We heard last month that Mitsubishi was withdrawing from Europe? Is the market now too heavily regulated to be as profitable as it needs to be in order to attract manufacturers?

“I hope not. The challenges are more intense, certainly, the emissions regulations are now the toughest in the world and it is a tough market from a profit margin point-of-view too. But it is also a rewarding one market if you get it right, and it is interesting that there are still manufacturers looking to establish a foothold here.

“I can see several Chinese companies that have the potential to tackle the European market, through acquisition, partnerships or by launching outright. All the evidence is that if you can thrive in Europe then you will thrive globally. That suggests the market still has a huge value.”

Given all you’ve said, can you see anyone setting up production facilities here in the UK in the next five years?

“I hope it’s possible. A lot will depend on our relationship with Europe, but if you locate in the UK you are on the doorstep of a market with a proven track record in R&D and innovation, and with a highly-skilled workforce that comes out at the top of league tables when benchmarked against Europe’s very best. Things like our own battery production facility have to be seen as must-haves if we are to be seen as competitive.

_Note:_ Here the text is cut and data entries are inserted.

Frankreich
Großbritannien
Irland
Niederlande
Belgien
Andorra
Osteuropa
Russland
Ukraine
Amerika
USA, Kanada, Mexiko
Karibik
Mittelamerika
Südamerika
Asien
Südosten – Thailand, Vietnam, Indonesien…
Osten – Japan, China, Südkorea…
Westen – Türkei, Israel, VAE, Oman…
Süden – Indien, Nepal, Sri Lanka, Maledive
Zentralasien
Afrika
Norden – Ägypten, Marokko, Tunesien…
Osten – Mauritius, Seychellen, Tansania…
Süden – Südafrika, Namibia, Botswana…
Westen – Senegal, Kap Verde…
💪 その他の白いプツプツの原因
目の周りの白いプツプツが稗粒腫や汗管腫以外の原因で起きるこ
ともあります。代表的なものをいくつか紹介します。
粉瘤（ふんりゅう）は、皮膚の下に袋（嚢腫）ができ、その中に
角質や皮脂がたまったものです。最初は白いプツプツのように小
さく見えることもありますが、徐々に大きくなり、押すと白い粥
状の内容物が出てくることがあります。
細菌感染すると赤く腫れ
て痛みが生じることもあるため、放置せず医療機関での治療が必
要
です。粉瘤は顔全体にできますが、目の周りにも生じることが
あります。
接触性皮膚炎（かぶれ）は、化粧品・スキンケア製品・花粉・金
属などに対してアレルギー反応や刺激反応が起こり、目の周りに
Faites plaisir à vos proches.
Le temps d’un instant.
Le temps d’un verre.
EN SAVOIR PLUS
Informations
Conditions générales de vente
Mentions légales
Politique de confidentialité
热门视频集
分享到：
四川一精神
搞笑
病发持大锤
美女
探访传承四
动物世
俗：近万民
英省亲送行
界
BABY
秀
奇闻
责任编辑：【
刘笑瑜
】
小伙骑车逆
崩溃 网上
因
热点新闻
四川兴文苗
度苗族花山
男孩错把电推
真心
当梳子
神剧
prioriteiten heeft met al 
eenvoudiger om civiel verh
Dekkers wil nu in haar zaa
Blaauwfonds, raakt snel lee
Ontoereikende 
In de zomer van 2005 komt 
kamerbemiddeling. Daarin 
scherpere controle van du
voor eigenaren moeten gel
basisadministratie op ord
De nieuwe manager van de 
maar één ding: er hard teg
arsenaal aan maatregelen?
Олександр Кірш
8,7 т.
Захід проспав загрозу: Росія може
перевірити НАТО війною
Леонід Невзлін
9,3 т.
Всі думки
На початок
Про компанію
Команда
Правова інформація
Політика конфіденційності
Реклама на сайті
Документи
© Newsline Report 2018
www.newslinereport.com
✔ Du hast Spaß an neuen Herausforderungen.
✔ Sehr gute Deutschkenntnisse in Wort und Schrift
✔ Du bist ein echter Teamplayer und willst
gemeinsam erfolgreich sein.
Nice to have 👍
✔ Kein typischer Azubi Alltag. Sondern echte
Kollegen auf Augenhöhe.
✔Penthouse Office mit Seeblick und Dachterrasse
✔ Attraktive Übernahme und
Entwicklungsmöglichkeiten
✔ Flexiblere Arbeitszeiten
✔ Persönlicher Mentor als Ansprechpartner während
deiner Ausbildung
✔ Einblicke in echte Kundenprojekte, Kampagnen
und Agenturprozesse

“For now, the evidence is that potential investors are sitting on their hands waiting to see what kind of trading deals are struck. Clarity of some sort is now only months away, and that will give us a better idea.”

Are UK-based manufacturers going to be at a disadvantage by no longer having a seat at the table when EU regulations are drawn up?

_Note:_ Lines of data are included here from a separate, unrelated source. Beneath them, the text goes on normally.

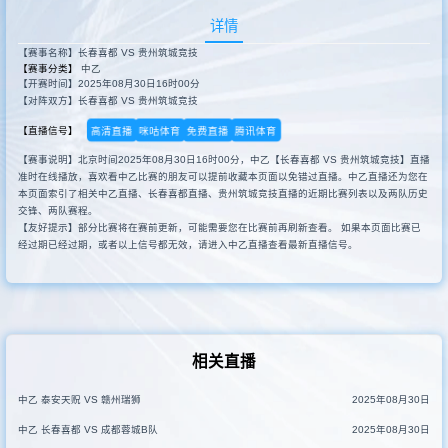
详情
【赛事名称】长春喜都 VS 贵州筑城竞技
【赛事分类】
中乙
【开赛时间】2025年08月30日16时00分
【对阵双方】长春喜都 VS 贵州筑城竞技
高清直播
咪咕体育
免费直播
腾讯体育
【直播信号】
【赛事说明】北京时间2025年08月30日16时00分，中乙【长春喜都 VS 贵州筑城竞技】直播
准时在线播放，喜欢看中乙比赛的朋友可以提前收藏本页面以免错过直播。中乙直播还为您在
本页面索引了相关中乙直播、长春喜都直播、贵州筑城竞技直播的近期比赛列表以及两队历史
交锋、两队赛程。
【友好提示】部分比赛将在赛前更新，可能需要您在比赛前再刷新查看。 如果本页面比赛已
经过期已经过期，或者以上信号都无效，请进入中乙直播查看最新直播信号。
相关直播
中乙 泰安天贶 VS 赣州瑞狮
2025年08月30日
中乙 长春喜都 VS 成都蓉城B队
2025年08月30日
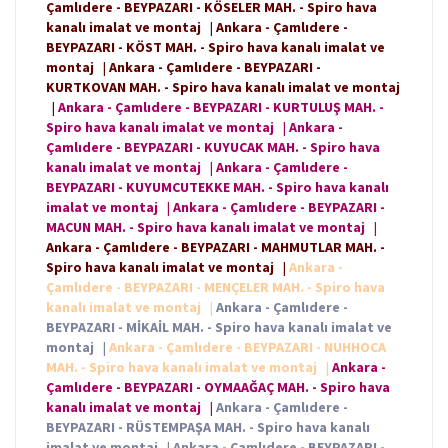
Çamlıdere - BEYPAZARI - KÖSELER MAH. - Spiro hava
kanalı imalat ve montaj
|
Ankara - Çamlıdere -
BEYPAZARI - KÖST MAH. - Spiro hava kanalı imalat ve
montaj
|
Ankara - Çamlıdere - BEYPAZARI -
KURTKOVAN MAH. - Spiro hava kanalı imalat ve montaj
|
Ankara - Çamlıdere - BEYPAZARI - KURTULUŞ MAH. -
Spiro hava kanalı imalat ve montaj
|
Ankara -
Çamlıdere - BEYPAZARI - KUYUCAK MAH. - Spiro hava
kanalı imalat ve montaj
|
Ankara - Çamlıdere -
BEYPAZARI - KUYUMCUTEKKE MAH. - Spiro hava kanalı
imalat ve montaj
|
Ankara - Çamlıdere - BEYPAZARI -
MACUN MAH. - Spiro hava kanalı imalat ve montaj
|
Ankara - Çamlıdere - BEYPAZARI - MAHMUTLAR MAH. -
Spiro hava kanalı imalat ve montaj
|
Ankara -
Çamlıdere - BEYPAZARI - MENÇELER MAH. - Spiro hava
kanalı imalat ve montaj
|
Ankara - Çamlıdere -
BEYPAZARI - MİKAİL MAH. - Spiro hava kanalı imalat ve
montaj
|
Ankara - Çamlıdere - BEYPAZARI - NUHHOCA
MAH. - Spiro hava kanalı imalat ve montaj
|
Ankara -
Çamlıdere - BEYPAZARI - OYMAAĞAÇ MAH. - Spiro hava
kanalı imalat ve montaj
|
Ankara - Çamlıdere -
BEYPAZARI - RÜSTEMPAŞA MAH. - Spiro hava kanalı
imalat ve montaj
|
Ankara - Çamlıdere - BEYPAZARI -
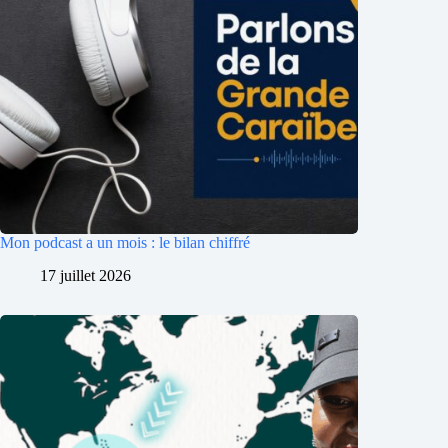
Mon podcast a un mois : le bilan chiffré
17 juillet 2026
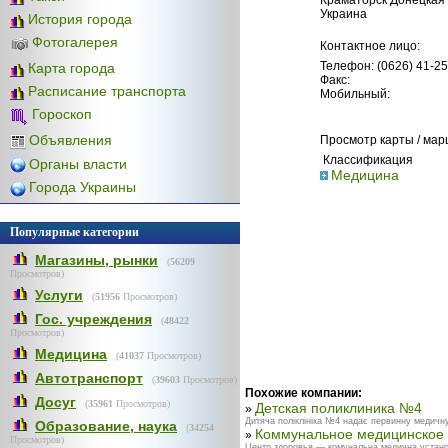
Украина
История города
Фотогалерея
Контактное лицо:
Телефон: (0626) 41-25
Карта города
Факс:
Расписание транспорта
Мобильный:
Гороскоп
Объявления
Просмотр карты / ма
Классификация
Органы власти
Медицина
Города Украины
Популярные категории
Магазины, рынки
(
56209
Просмотров)
Услуги
(
51956
Просмотров)
Гос. учреждения
(
48422
Просмотров)
Медицина
(
41037
Просмотров)
Автотранспорт
(
39603
Просмотров)
Похожие компании:
Досуг
(
35961
Просмотров)
Детская поликлиника №4
»
Дитяча поліклініка №4 надає первинну медичну 
Образование, наука
(
34254
Коммунальное медицинское 
»
Просмотров)
Центр здоровья — комунальна медична установ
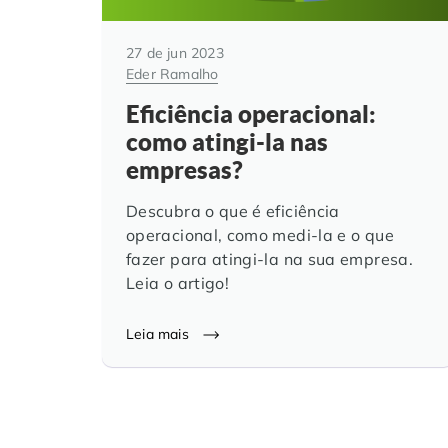
27 de jun 2023
Eder Ramalho
Eficiência operacional:
como atingi-la nas
empresas?
Descubra o que é eficiência
operacional, como medi-la e o que
fazer para atingi-la na sua empresa.
Leia o artigo!
Leia mais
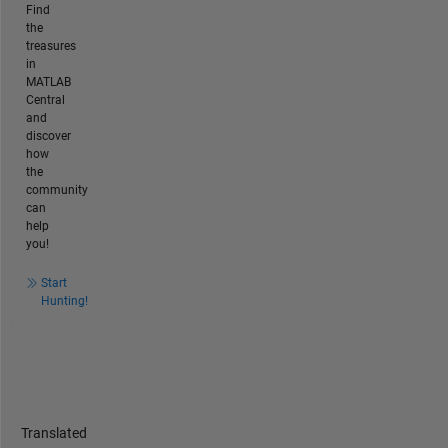
Find
the
treasures
in
MATLAB
Central
and
discover
how
the
community
can
help
you!
Start
Hunting!
Translated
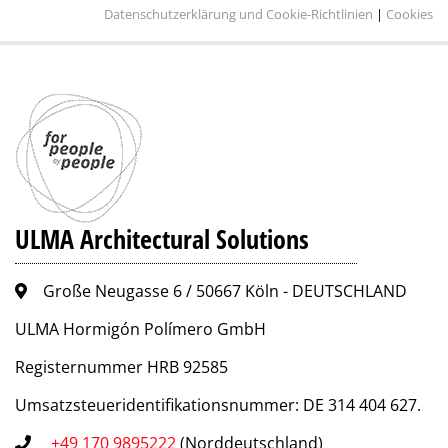
Datenschutzerklärung und Cookie-Richtlinien
|
Cookies
ULMA Architectural Solutions
Große Neugasse 6 / 50667 Köln - DEUTSCHLAND
ULMA Hormigón Polímero GmbH
Registernummer HRB 92585
Umsatzsteueridentifikationsnummer: DE 314 404 627.
+49 170 9895222
(Norddeutschland)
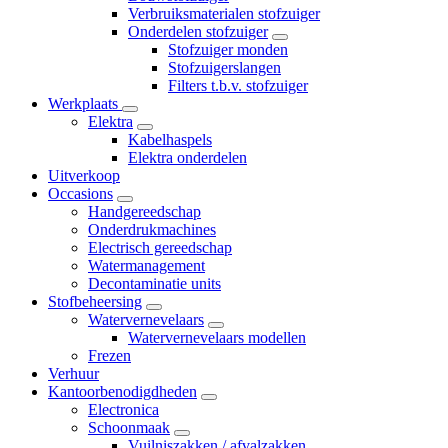
Verbruiksmaterialen stofzuiger
Onderdelen stofzuiger
Stofzuiger monden
Stofzuigerslangen
Filters t.b.v. stofzuiger
Werkplaats
Elektra
Kabelhaspels
Elektra onderdelen
Uitverkoop
Occasions
Handgereedschap
Onderdrukmachines
Electrisch gereedschap
Watermanagement
Decontaminatie units
Stofbeheersing
Watervernevelaars
Watervernevelaars modellen
Frezen
Verhuur
Kantoorbenodigdheden
Electronica
Schoonmaak
Vuilniszakken / afvalzakken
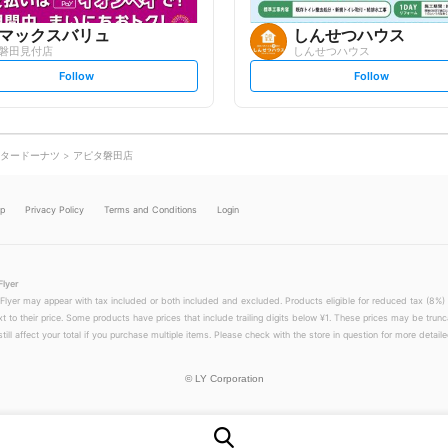
マックスバリュ
しんせつハウス
磐田見付店
しんせつハウス
s
s
Follow
Follow
e
e
t
t
f
f
o
o
l
l
l
l
o
o
タードーナツ
アピタ磐田店
w
w
lp
Privacy Policy
Terms and Conditions
Login
Flyer
 Flyer may appear with tax included or both included and excluded. Products eligible for reduced tax (8%) 
xt to their price. Some products have prices that include trailing digits below ¥1. These prices may be trunc
till affect your total if you purchase multiple items. Please check with the store in question for more detailed
©
LY Corporation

“As it stands we will be outside the room, but we do want to be at least in there listening, and we are working on that, to the extent we have even set up an office in Brussels to be closer to what’s going on. We do need a voice to ensure that UK-specific manufacturing needs – particularly around small volume car makers – are heard.”

“For now, the evidence is that potential investors are sitting on their hands waiting to see what kind of trading deals are struck. Clarity of some sort is now only months away, and that will give us a better idea.”

The consultation has just ended for when the UK will end combustion-engined new car sales: do you support 2032, 2035 or 2040?

“The Government made clear that it wants to bring forward its 2040 date. I think the majority of the industry can just about make 2035, but I do mean majority, not all, because the diversity of the UK industry makes it likely that some companies could struggle.

“Beyond that, it’s also important to stress that it’s not in our gift to dictate how quickly the market will transition to buying EVs. That is dependent on how attractive the proposition is, in terms of an electric car’s capability and how much it costs and, in particular, what the infrastructure is in place to support it. Announcing a target date is not enough, we also need a roadmap of how we will get there and manage the critical social and economic implications.”

Do you remain optimistic for the automotive industry?

“It’s more challenging than it was even when I started at the SMMT seven years ago, but it’s no less enjoyable for it, and I think you can see that a lot of people feel the same way by the fact that they don’t tend to leave it for other industries.

“This is an incredibly vibrant, dynamic industry to work in, and all the difficulties it faces only add to that sense that we are in the midst of an incredibly exciting time.”